The timing of the application was controlled by an internal clock which ticked 50 times a second. (I suspect that its clock was synchronised with the vertical refresh of the VDU. I have no citation for this, however I do know that Tracker on the Archimedes synchronised its clock this way). The speed of the music was set to an integer value from 1 to 15 where 1 was the fastest (1 tick per event) and 15 the slowest (15 ticks per event). A pattern was an array of 64 events, which were displayed as four columns, one for each audio channel ("track"). During playback, the pattern scrolled from top to bottom, thus time was represented vertically unlike most contemporary music sequencers which represent time horizontally. Up to 64 patterns could be defined in a song. The song itself comprised an array of "positions" - up to 128 of them, I think - each position was a slot that could be assigned one of the defined patterns. A pattern could be used in any number of song positions, which allowed reuse of repeating sections or phrases in the song. Finally, the program could export the songs as assembly language playback routines which could be incorporated into a game. The routines were very efficient, leaving enough CPU cycles free to run the rest of the game.
EAS released Ultimate Soundtracker as a commercial product in 1987, but it was not very successful - reviewers described it as "illogical," "temperamental" and "difficult" - and it was eclipsed in the market by software like Sonix by Aegis and EA's Deluxe Music Construction Set. It did, however, become a standard for Amiga game music. I do not know whether EAS ever released Ultimate Soundtracker into the public domain, but one way or another the program was distributed, disassembled, and modified versions were widely spread across the burgeoning Amiga underground. A disc of instrument samples (called ST-01) was distributed along with it.

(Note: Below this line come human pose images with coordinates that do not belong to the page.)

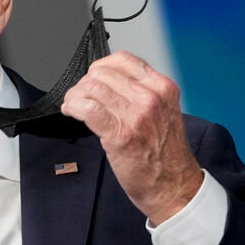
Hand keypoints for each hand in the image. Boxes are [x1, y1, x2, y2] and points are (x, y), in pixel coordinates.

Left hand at [60, 50, 203, 224]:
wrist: (173, 186)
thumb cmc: (165, 153)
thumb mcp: (162, 111)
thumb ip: (141, 92)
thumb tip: (107, 80)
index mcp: (162, 87)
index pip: (123, 59)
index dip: (100, 68)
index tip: (93, 79)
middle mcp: (151, 97)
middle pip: (102, 73)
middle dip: (84, 83)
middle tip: (80, 96)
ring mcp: (136, 115)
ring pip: (91, 88)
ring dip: (75, 96)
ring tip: (73, 105)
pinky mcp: (120, 134)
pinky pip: (87, 109)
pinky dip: (73, 107)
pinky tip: (72, 112)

Over the following years various clones and workalikes of Ultimate Soundtracker appeared, some derived illegally from the original code and some written from scratch. Along the way the file format was extended in various incompatible ways, for example in Soundtracker 2.4 the number of samples was increased by Unknown/D.O.C. to 31, which he indicated by inserting his initials "M.K." in the file at the end of the pattern table. In 1989 an improved version called NoiseTracker was released by Swedish hackers Pex "Mahoney" Tufvesson and Anders "Kaktus" Berkeman, who are often incorrectly assumed (by me included, in an earlier version of this wiki page) to be responsible for the "M.K." format id. By this time, trackers had spread across the Amiga demoscene with many keen musicians using them to compose music, which frequently got ripped off in demos.
1991 saw the release of ProTracker by Lars & Anders Hamre, Sven Vahsen and Rune Johnsrud, which set a new standard of quality for trackers. ProTracker increased the maximum number of patterns to 99, it included a sample editor, allowed finer control of the music speed, and introduced more effects. Another notable tracker was OctaMED, a very popular program which allowed eight-channel music, used its own (incompatible) file format and was not based on Ultimate Soundtracker code.
By the mid-90s trackers had spread to the PC, where the greater capabilities of audio interfaces like the SoundBlaster 16 and the Gravis Ultrasound allowed PC trackers to be developed far beyond the original Amiga versions. Faster CPUs and 16-bit audio capability meant that hardware mixing was replaced with software mixing; the new wave of tracker programs were led by FastTracker, Scream Tracker and Impulse Tracker.
To this day, Renoise continues the tracker tradition, but packaged up as a totally polished and professional application. It includes modern features found in contemporary DAWs, such as support for VST plug-in instruments and effects, plus a large selection of built-in effects including EQ, filters, dynamics processing, reverb, delay and much more. (I do not work for Renoise or get any benefit from them for that plug - I am simply an enthusiastic user).